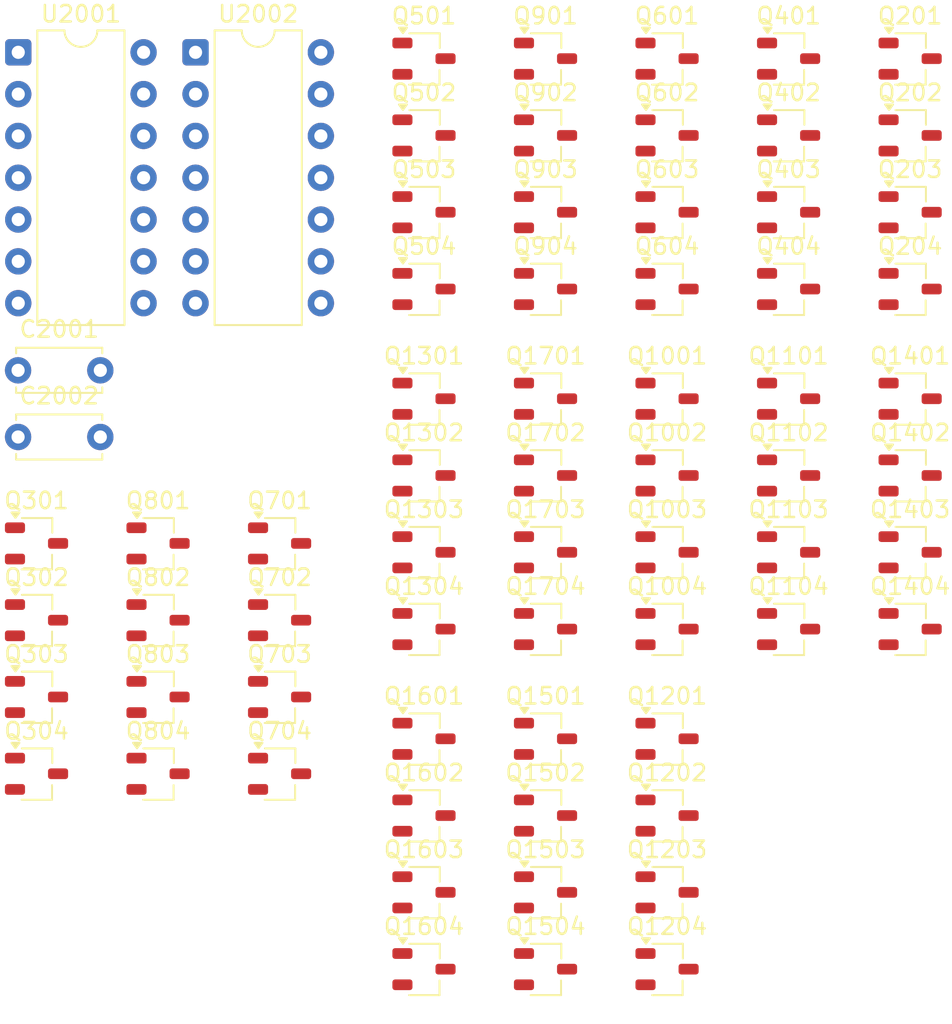
<source format=kicad_pcb>
(kicad_pcb
	(version 20241229)
	(generator "pcbnew")
	(generator_version "9.0")
	(general
		(thickness 1.6)
		(legacy_teardrops no)
	)
	(paper "A4")
	(layers
		(0 "F.Cu" signal)
		(2 "B.Cu" signal)
		(9 "F.Adhes" user "F.Adhesive")
		(11 "B.Adhes" user "B.Adhesive")
		(13 "F.Paste" user)
		(15 "B.Paste" user)
		(5 "F.SilkS" user "F.Silkscreen")
		(7 "B.SilkS" user "B.Silkscreen")
		(1 "F.Mask" user)
		(3 "B.Mask" user)
		(17 "Dwgs.User" user "User.Drawings")
		(19 "Cmts.User" user "User.Comments")
		(21 "Eco1.User" user "User.Eco1")
		(23 "Eco2.User" user "User.Eco2")
		(25 "Edge.Cuts" user)
		(27 "Margin" user)
		(31 "F.CrtYd" user "F.Courtyard")
		(29 "B.CrtYd" user "B.Courtyard")
		(35 "F.Fab" user)
		(33 "B.Fab" user)
		(39 "User.1" user)
		(41 "User.2" user)
		(43 "User.3" user)
		(45 "User.4" user)
	)
	(setup
		(pad_to_mask_clearance 0)
		(allow_soldermask_bridges_in_footprints no)
		(tenting front back)
		(pcbplotparams
			(layerselection 0x00000000_00000000_55555555_5755f5ff)
			(plot_on_all_layers_selection 0x00000000_00000000_00000000_00000000)
			(disableapertmacros no)
			(usegerberextensions no)
			(usegerberattributes yes)
			(usegerberadvancedattributes yes)
			(creategerberjobfile yes)
			(dashed_line_dash_ratio 12.000000)
			(dashed_line_gap_ratio 3.000000)
			(svgprecision 4)
			(plotframeref no)
			(mode 1)
			(useauxorigin no)
			(hpglpennumber 1)
			(hpglpenspeed 20)
			(hpglpendiameter 15.000000)
			(pdf_front_fp_property_popups yes)
			(pdf_back_fp_property_popups yes)
			(pdf_metadata yes)
			(pdf_single_document no)
			(dxfpolygonmode yes)
			(dxfimperialunits yes)
			(dxfusepcbnewfont yes)
			(psnegative no)
			(psa4output no)
			(plot_black_and_white yes)
			(sketchpadsonfab no)
			(plotpadnumbers no)
			(hidednponfab no)
			(sketchdnponfab yes)
			(crossoutdnponfab yes)
			(subtractmaskfromsilk no)
			(outputformat 1)
			(mirror no)
			(drillshape 1)
			(scaleselection 1)
			(outputdirectory "")
		)
	)
	(net 0 "")
	(net 1 "GND")
	(net 2 "VCC")
	(net 3 "/nand8_1/A0")
	(net 4 "/nand8_1/Y0")
	(net 5 "Net-(Q202-S)")
	(net 6 "/nand8_1/B0")
	(net 7 "/nand8_1/Y1")
	(net 8 "/nand8_1/A1")
	(net 9 "Net-(Q302-S)")
	(net 10 "/nand8_1/B1")
	(net 11 "/nand8_1/Y2")
	(net 12 "/nand8_1/A2")
	(net 13 "/nand8_1/B2")
	(net 14 "Net-(Q402-S)")
	(net 15 "/nand8_1/Y3")
	(net 16 "/nand8_1/A3")
	(net 17 "/nand8_1/B3")
	(net 18 "Net-(Q502-S)")
	(net 19 "/nand8_1/A4")
	(net 20 "/nand8_1/Y4")
	(net 21 "Net-(Q602-S)")
	(net 22 "/nand8_1/B4")
	(net 23 "/nand8_1/A5")
	(net 24 "/nand8_1/Y5")
	(net 25 "/nand8_1/B5")
	(net 26 "Net-(Q702-S)")
	(net 27 "/nand8_1/Y6")
	(net 28 "/nand8_1/A6")
	(net 29 "/nand8_1/B6")
	(net 30 "Net-(Q802-S)")
	(net 31 "/nand8_1/Y7")
	(net 32 "/nand8_1/A7")
	(net 33 "/nand8_1/B7")
	(net 34 "Net-(Q902-S)")
	(net 35 "/nor8_1/Y0")
	(net 36 "/nor8_1/A0")
	(net 37 "Net-(Q1002-D)")
	(net 38 "/nor8_1/B0")
	(net 39 "/nor8_1/Y1")
	(net 40 "/nor8_1/A1")
	(net 41 "Net-(Q1102-D)")
	(net 42 "/nor8_1/B1")
	(net 43 "/nor8_1/A2")
	(net 44 "/nor8_1/Y2")
	(net 45 "Net-(Q1202-D)")
	(net 46 "/nor8_1/B2")
	(net 47 "/nor8_1/Y3")
	(net 48 "/nor8_1/A3")
	(net 49 "Net-(Q1302-D)")
	(net 50 "/nor8_1/B3")
	(net 51 "/nor8_1/A4")
	(net 52 "/nor8_1/Y4")
	(net 53 "Net-(Q1402-D)")
	(net 54 "/nor8_1/B4")
	(net 55 "/nor8_1/A5")
	(net 56 "/nor8_1/Y5")
	(net 57 "Net-(Q1502-D)")
	(net 58 "/nor8_1/B5")
	(net 59 "/nor8_1/Y6")
	(net 60 "/nor8_1/A6")
	(net 61 "Net-(Q1602-D)")
	(net 62 "/nor8_1/B6")
	(net 63 "/nor8_1/A7")
	(net 64 "/nor8_1/Y7")
	(net 65 "Net-(Q1702-D)")
	(net 66 "/nor8_1/B7")
	(net 67 "/xor8_1/A2")
	(net 68 "/xor8_1/Y1")
	(net 69 "/xor8_1/A0")
	(net 70 "/xor8_1/A3")
	(net 71 "/xor8_1/Y2")
	(net 72 "/xor8_1/B0")
	(net 73 "/xor8_1/Y0")
	(net 74 "/xor8_1/B2")
	(net 75 "/xor8_1/Y3")
	(net 76 "/xor8_1/A1")
	(net 77 "/xor8_1/B3")
	(net 78 "/xor8_1/B1")
	(net 79 "/xor8_1/A4")
	(net 80 "/xor8_1/Y5")
	(net 81 "/xor8_1/B7")
	(net 82 "/xor8_1/A5")
	(net 83 "/xor8_1/Y4")
	(net 84 "/xor8_1/B5")
	(net 85 "/xor8_1/Y6")
	(net 86 "/xor8_1/B6")
	(net 87 "/xor8_1/Y7")
	(net 88 "/xor8_1/A6")
	(net 89 "/xor8_1/B4")
	(net 90 "/xor8_1/A7")
	(footprint "Package_TO_SOT_SMD:TSOT-23" (layer "F.Cu") (at 121.63 125.965))
	(footprint "Package_TO_SOT_SMD:TSOT-23" (layer "F.Cu") (at 106.85 116.635))
	(footprint "Package_TO_SOT_SMD:TSOT-23" (layer "F.Cu") (at 137.8 133.17))
	(footprint "Package_TO_SOT_SMD:TSOT-23" (layer "F.Cu") (at 114.24 116.635))
	(footprint "Package_TO_SOT_SMD:TSOT-23" (layer "F.Cu") (at 106.85 130.63))
	(footprint "Package_TO_SOT_SMD:TSOT-23" (layer "F.Cu") (at 130.41 133.17))
	(footprint "Package_TO_SOT_SMD:TSOT-23" (layer "F.Cu") (at 130.41 107.845))
	(footprint "Package_TO_SOT_SMD:TSOT-23" (layer "F.Cu") (at 152.58 107.845))
	(footprint "Package_TO_SOT_SMD:TSOT-23" (layer "F.Cu") (at 114.24 125.965))
	(footprint "Package_TO_SOT_SMD:TSOT-23" (layer "F.Cu") (at 130.41 112.51))
	(footprint "Package_TO_SOT_SMD:TSOT-23" (layer "F.Cu") (at 137.8 101.18))
	(footprint "Package_TO_SOT_SMD:TSOT-23" (layer "F.Cu") (at 145.19 107.845))
	(footprint "Package_TO_SOT_SMD:TSOT-23" (layer "F.Cu") (at 114.24 130.63))
	(footprint "Package_TO_SOT_SMD:TSOT-23" (layer "F.Cu") (at 121.63 130.63))
	(footprint "Package_TO_SOT_SMD:TSOT-23" (layer "F.Cu") (at 145.19 112.51))
	(footprint "Package_TO_SOT_SMD:TSOT-23" (layer "F.Cu") (at 130.41 96.515))
	(footprint "Package_TO_SOT_SMD:TSOT-23" (layer "F.Cu") (at 145.19 128.505))
	(footprint "Package_TO_SOT_SMD:TSOT-23" (layer "F.Cu") (at 145.19 137.835))
	(footprint "Package_TO_SOT_SMD:TSOT-23" (layer "F.Cu") (at 130.41 121.84))
	(footprint "Package_TO_SOT_SMD:TSOT-23" (layer "F.Cu") (at 137.8 117.175))
	(footprint "Package_TO_SOT_SMD:TSOT-23" (layer "F.Cu") (at 145.19 101.18))
	(footprint "Package_TO_SOT_SMD:TSOT-23" (layer "F.Cu") (at 137.8 112.51))
	(footprint "Package_TO_SOT_SMD:TSOT-23" (layer "F.Cu") (at 159.97 96.515))
	(footprint "Package_TO_SOT_SMD:TSOT-23" (layer "F.Cu") (at 145.19 142.5))
	(footprint "Package_TO_SOT_SMD:TSOT-23" (layer "F.Cu") (at 137.8 107.845))
	(footprint "Package_TO_SOT_SMD:TSOT-23" (layer "F.Cu") (at 159.97 107.845))
	(footprint "Package_TO_SOT_SMD:TSOT-23" (layer "F.Cu") (at 152.58 117.175))
	(footprint "Package_TO_SOT_SMD:TSOT-23" (layer "F.Cu") (at 152.58 112.51))
	(footprint "Package_TO_SOT_SMD:TSOT-23" (layer "F.Cu") (at 130.41 87.185))
	(footprint "Package_TO_SOT_SMD:TSOT-23" (layer "F.Cu") (at 130.41 142.5))
	(footprint "Package_TO_SOT_SMD:TSOT-23" (layer "F.Cu") (at 145.19 96.515))
	(footprint "Package_TO_SOT_SMD:TSOT-23" (layer "F.Cu") (at 130.41 137.835))
	(footprint "Package_TO_SOT_SMD:TSOT-23" (layer "F.Cu") (at 114.24 121.3))
	(footprint "Package_TO_SOT_SMD:TSOT-23" (layer "F.Cu") (at 130.41 91.85))
	(footprint "Package_TO_SOT_SMD:TSOT-23"
		(layer "F.Cu")
		(uuid "81ba95f7-ae28-49b0-840f-5a4bdb47d9c4")
		(at 159.97 117.175)
		(descr "3-pin TSOT23 package, http://www.analog.com.tw/pdf/All_In_One.pdf")
		(tags "TSOT-23")
		(property "Reference" "Q1403"
			(at 0 -2.6 0)
			(layer "F.SilkS")
			(uuid "a4844e02-faeb-4aef-a822-94a7c56c18ea")
			(effects
				(font
					(size 1 1)
					(thickness 0.15)
				)
			)
		)
		(property "Value" "PMOS"
			(at 0 2.5 0)
			(layer "F.Fab")
			(uuid "867ae86b-479d-4a3d-85e7-c27def4bd0b4")
			(effects
				(font
					(size 1 1)
					(thickness 0.15)
				)
			)
		)
		(property "Datasheet" "https://ngspice.sourceforge.io/docs/ngspice-html-manual/manual.xhtml#cha_MOSFETs"
			(at 0 0 0)
			(unlocked yes)
			(layer "F.Fab")
			(hide yes)
			(uuid "743bcaa7-fc29-4ede-8264-2a7de1945844")
			(effects
				(font
					(size 1.27 1.27)
					(thickness 0.15)
				)
			)
		)
		(property "Description" "P-MOSFET transistor, drain/source/gate"
			(at 0 0 0)
			(unlocked yes)
			(
... [192991 chars truncated]
</source>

-=-=-

#### WORK TASK:
From the entries above, restate word for word the lines from the line containing "(disableapertmacros no)" to the line containing "(sketchpadsonfab no)", both ends included, and nothing more.

#### OUTPUT:
			(disableapertmacros no)
			(usegerberextensions no)
			(usegerberattributes yes)
			(usegerberadvancedattributes yes)
			(creategerberjobfile yes)
			(dashed_line_dash_ratio 12.000000)
			(dashed_line_gap_ratio 3.000000)
			(svgprecision 4)
			(plotframeref no)
			(mode 1)
			(useauxorigin no)
			(hpglpennumber 1)
			(hpglpenspeed 20)
			(hpglpendiameter 15.000000)
			(pdf_front_fp_property_popups yes)
			(pdf_back_fp_property_popups yes)
			(pdf_metadata yes)
			(pdf_single_document no)
			(dxfpolygonmode yes)
			(dxfimperialunits yes)
			(dxfusepcbnewfont yes)
			(psnegative no)
			(psa4output no)
			(plot_black_and_white yes)
			(sketchpadsonfab no)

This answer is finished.